A host of brochures are spread out on my desk. I'm looking for just the right gift for the Grands. One of my favorites: Give a Goat, courtesy Oxfam. Would or would they not be charmed by giving children in another--and less developed--part of the world a cute cuddly animal that could also support and feed them and their family?
The goat wasn't the only child-appealing possibility. Another charity was offering to send a heifer in my Grand's name to a child in a third world country.
My Grands are among the very fortunates of this world who have almost everything they need, want or could dream of. I thought they would be intrigued with the story of how the animals would become part of a family--and help them understand how life is lived in other parts of the world.
Turns out, I am part of a burgeoning trend: using gifts as a means of opening our Grand's eyes to the world--especially to the needs of those who live in economies that are not as fruitful as ours. It is also in keeping with a story that ran recently in the New York Times about grandparents giving their grandchildren the gift of financial awareness.
The NYTimes story was about a more sophisticated concept--teaching the grandkids about financial literacy.
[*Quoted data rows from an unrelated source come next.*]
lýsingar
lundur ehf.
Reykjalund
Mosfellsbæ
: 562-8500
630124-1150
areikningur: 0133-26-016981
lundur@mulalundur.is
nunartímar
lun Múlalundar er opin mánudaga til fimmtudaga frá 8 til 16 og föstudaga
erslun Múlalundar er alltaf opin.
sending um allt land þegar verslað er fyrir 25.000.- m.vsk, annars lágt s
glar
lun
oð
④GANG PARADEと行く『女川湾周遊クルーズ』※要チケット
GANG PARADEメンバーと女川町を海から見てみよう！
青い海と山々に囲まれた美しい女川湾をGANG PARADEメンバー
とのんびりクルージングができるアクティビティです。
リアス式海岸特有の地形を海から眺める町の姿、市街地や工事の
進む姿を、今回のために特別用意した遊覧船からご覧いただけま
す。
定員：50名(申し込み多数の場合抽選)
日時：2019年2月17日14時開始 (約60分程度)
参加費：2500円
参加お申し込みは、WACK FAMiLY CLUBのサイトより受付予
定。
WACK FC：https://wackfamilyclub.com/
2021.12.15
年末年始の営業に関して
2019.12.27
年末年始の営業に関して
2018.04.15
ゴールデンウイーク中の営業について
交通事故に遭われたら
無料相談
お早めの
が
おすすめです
Most grandparents, the article argues, have an advantage over parents: They can talk more freely with their grandchildren and, in return, their grandchildren tend to open up to them.
So how do you do it? If you don't want to read the full story, here are the how-to highlights:
One grandparent gave his grandchildren “money savvy pigs,” which were created to show children the four uses of money: save, spend, donate and invest. He asked them to divide their allowances into the four categories and then talked to them about their decisions. Eventually, he introduced the idea of giving away some of the money in the donate bank by introducing his grandkids to various catalogues and brochures for helping people in developing countries--such as a flock of chickens, mosquito nets or vocational training. When one of his Grands didn't have enough money to buy what she wanted to donate--a latrine for a neighborhood that didn't have clean water--the grandfather suggested she write to family members who might want to donate to her cause.
A less formal approach might be to start a conversation about the difference between a need and a want. Or, create a financial memory bank by talking about how you [the grandparent] struggled or failed, what your first car or house cost and the like.
The main point to remember is to clear what you're doing with the parents. Ultimately, it’s up to your grown kids to be involved in teaching their children about money. What we, the grandparents, can do is strengthen their message--which, presumably, they learned from us in the first place.